Artikel in der Münsterl. Tageszeitung vom 11.11.20

Schüler erinnern an Reichspogromnacht

Auch in Löningen wurde jüdische Wohnung zerstört— Davidstern weitergereicht


In der Nacht vom 9. zum 10. November 1938 brannten jüdische Synagogen in ganz Deutschland. Schaufenster jüdischer Geschäfte wurden von der Sturmabteilung (SA) und der Schutzstaffel (SS) zertrümmert. An die Reichspogromnacht vor 71 Jahren, die auch den Auftakt der systematischen Verfolgung und Vernichtung der Juden durch das nationalsozialistische Regime darstellt, wurde gestern im „Forum Hasetal Löningen" erinnert.
Die St.-Ludgeri-Realschule Löningen übergab den Davidstern als „Stern der Erinnerung" an die Haupt- und Realschule Lastrup, die ihn im kommenden Jahr an eine andere Schule weiterreichen wird. Der Davidstern gilt als Symbol der religiösen Identifikation der Juden. Das Hexagramm ist eine symbolische Darstellung der Beziehung zwischen den Menschen und Gott. Die zwölf Ecken des Sterns stellen die zwölf Stämme Israels dar.
Die von der Löninger Realschule vorbereitete Erinnerungsstunde nahm auch Bezug zur nationalsozialistischen Gewalt in unserer Region und zur Gewaltbereitschaft heute. An die „schrecklichen Ereignisse der jüngsten Zeit in Deutschland, die gezeigt haben, was mit Menschen geschieht, die nicht wegsehen und helfen", erinnerte Schulleiter Christoph Hesener.
Gewalt erlitten während der Reichspogromnacht in Löningen auch die jüdischen Geschwister Julius und Amalie Steinburg, deren Wohnung in der heutigen Tabbenstraße zerstört wurde. Die Geschwister zogen nach Haselünne. Aus Haselünne wurden die dort lebenden Juden verschleppt und ins Konzentrationslager gebracht.
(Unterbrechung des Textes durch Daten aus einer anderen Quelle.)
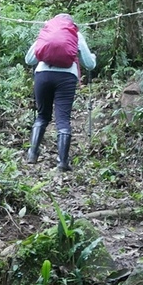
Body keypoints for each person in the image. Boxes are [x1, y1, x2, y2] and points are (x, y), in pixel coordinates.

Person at [24, 14, 97, 171]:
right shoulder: (75, 34)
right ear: (72, 23)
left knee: (42, 115)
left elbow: (29, 60)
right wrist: (93, 57)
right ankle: (62, 162)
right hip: (66, 77)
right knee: (63, 120)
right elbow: (89, 64)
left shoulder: (46, 32)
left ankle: (32, 154)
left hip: (43, 74)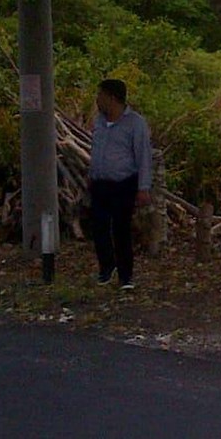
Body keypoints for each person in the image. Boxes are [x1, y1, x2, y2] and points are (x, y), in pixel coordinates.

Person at [87, 78, 152, 290]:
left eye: (100, 95)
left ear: (112, 98)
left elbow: (143, 156)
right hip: (100, 182)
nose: (97, 100)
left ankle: (126, 276)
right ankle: (106, 267)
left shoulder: (135, 123)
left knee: (121, 229)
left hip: (123, 183)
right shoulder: (99, 122)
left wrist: (143, 187)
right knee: (99, 227)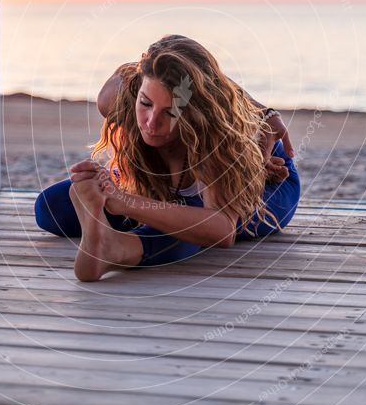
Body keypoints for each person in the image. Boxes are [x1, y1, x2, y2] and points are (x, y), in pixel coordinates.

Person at [34, 34, 300, 281]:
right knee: (51, 208)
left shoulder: (213, 133)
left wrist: (124, 201)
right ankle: (143, 214)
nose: (151, 123)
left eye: (170, 112)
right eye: (146, 103)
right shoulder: (117, 97)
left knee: (196, 222)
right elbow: (165, 67)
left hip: (265, 182)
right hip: (170, 184)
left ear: (197, 109)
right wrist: (106, 187)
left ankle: (116, 248)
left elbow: (222, 229)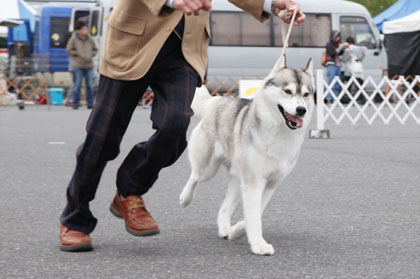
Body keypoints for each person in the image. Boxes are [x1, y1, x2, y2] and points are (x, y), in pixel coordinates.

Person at [59, 0, 305, 252]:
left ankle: (129, 191)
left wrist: (269, 3)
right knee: (102, 140)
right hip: (134, 41)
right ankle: (75, 218)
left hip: (184, 49)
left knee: (174, 127)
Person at [66, 21, 98, 109]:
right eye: (84, 29)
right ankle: (75, 103)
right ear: (79, 30)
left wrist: (91, 54)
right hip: (78, 65)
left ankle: (90, 103)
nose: (86, 30)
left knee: (90, 85)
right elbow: (69, 50)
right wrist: (77, 54)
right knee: (77, 85)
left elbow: (95, 49)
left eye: (86, 29)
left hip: (89, 65)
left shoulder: (90, 39)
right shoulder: (73, 39)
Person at [341, 36, 367, 103]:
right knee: (359, 85)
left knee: (349, 86)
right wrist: (363, 55)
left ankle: (348, 99)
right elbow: (360, 59)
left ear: (347, 43)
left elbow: (344, 60)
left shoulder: (348, 49)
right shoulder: (358, 49)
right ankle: (362, 99)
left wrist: (346, 53)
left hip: (349, 71)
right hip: (357, 71)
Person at [325, 31, 348, 103]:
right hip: (331, 65)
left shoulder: (338, 44)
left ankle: (335, 97)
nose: (338, 38)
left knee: (337, 83)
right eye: (337, 36)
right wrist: (339, 48)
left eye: (339, 36)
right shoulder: (329, 44)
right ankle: (329, 97)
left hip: (338, 65)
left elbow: (340, 53)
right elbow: (332, 53)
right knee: (331, 82)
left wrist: (343, 48)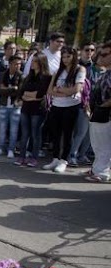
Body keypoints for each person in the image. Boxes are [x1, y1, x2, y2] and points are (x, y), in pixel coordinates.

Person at [42, 46, 86, 173]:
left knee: (67, 134)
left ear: (74, 56)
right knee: (56, 133)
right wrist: (65, 92)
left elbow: (76, 89)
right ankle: (55, 158)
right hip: (57, 105)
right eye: (63, 57)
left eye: (68, 56)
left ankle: (64, 160)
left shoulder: (79, 70)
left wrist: (60, 90)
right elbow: (50, 91)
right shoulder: (57, 71)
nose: (65, 59)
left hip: (71, 106)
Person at [15, 52, 52, 167]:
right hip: (26, 109)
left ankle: (33, 157)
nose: (32, 64)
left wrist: (29, 96)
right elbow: (22, 94)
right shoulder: (28, 77)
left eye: (36, 61)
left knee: (36, 135)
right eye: (32, 61)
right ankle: (22, 156)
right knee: (24, 134)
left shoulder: (46, 77)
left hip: (38, 110)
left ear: (41, 63)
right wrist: (28, 96)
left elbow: (39, 94)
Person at [86, 41, 111, 183]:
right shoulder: (106, 72)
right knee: (99, 144)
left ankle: (102, 172)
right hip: (99, 113)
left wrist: (102, 106)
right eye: (100, 54)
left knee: (103, 145)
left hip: (105, 114)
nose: (101, 57)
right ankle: (98, 169)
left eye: (105, 54)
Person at [0, 56, 23, 158]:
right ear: (10, 64)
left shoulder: (22, 76)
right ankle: (1, 148)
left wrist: (9, 89)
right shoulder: (3, 75)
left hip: (15, 106)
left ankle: (11, 149)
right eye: (15, 64)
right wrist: (12, 88)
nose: (18, 66)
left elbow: (20, 91)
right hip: (4, 104)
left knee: (13, 130)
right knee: (2, 128)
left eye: (19, 64)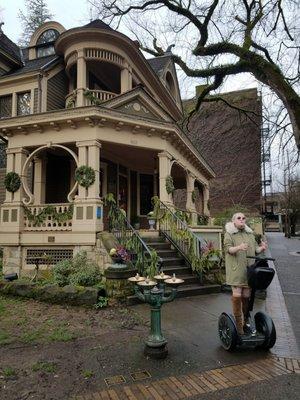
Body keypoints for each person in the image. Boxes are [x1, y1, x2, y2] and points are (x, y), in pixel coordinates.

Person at [224, 213, 267, 335]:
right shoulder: (229, 234)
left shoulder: (249, 234)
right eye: (239, 218)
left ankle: (245, 321)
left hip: (249, 270)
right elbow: (228, 249)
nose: (242, 220)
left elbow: (255, 250)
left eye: (243, 218)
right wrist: (238, 247)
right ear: (233, 221)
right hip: (236, 270)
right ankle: (239, 327)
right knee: (237, 295)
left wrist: (261, 248)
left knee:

Julius Steinberg konnte jedoch bleiben, weil er schon über 60 Jahre alt war. 1942 erkrankte er und kam ins jüdische Krankenhaus in Hannover, wo er kurze Zeit später starb. Seine Schwester Amalie wurde 1942 deportiert und später für tot erklärt.
Die Schülerinnen und Schüler erinnerten an die „Moorsoldaten" im KZ Börgermoor und an das Schicksal des jüdischen Osnabrücker Malers Felix Nussbaum, der 1944 zusammen mit seiner Frau von der Wehrmacht inhaftiert und nach Auschwitz gebracht wurde, wo Felix Nussbaum, vermutlich zusammen mit seiner Frau, ermordet wurde.
Widerstand gab es jedoch auch. Der Löninger Kaplan Ernst Henn — damals Kaplan in Cloppenburg — prangerte die Übergriffe gegen die jüdischen Mitbürger in einer Predigt heftig an: „Vor Gott ist Brandstiftung Brandstiftung, Raub ist Raub !" Für diese Worte wurde er angeklagt, ihm geschah aber nichts.
Als Vertreter der „Gesellschaft für Christlich-Jüdische Zusammenarbeit Oldenburger Münsterland" nannte Hans Werner Büsching die Reichspogromnacht „eine Schande in der Geschichte unseres Landes und Volkes". Ereignisse der Gegenwart zeigten, dass Freiheit und Menschenwürde auch heute nicht selbstverständlich seien, sondern oft dadurch verteidigt werden müssen, dass „Nein" gesagt wird.
Mit weiteren Beiträgen, wie dem Schattenspiel „Hymn" und Michael Jacksons „Heal the World", riefen die Schülerinnen und Schüler zu mehr Menschlichkeit auf.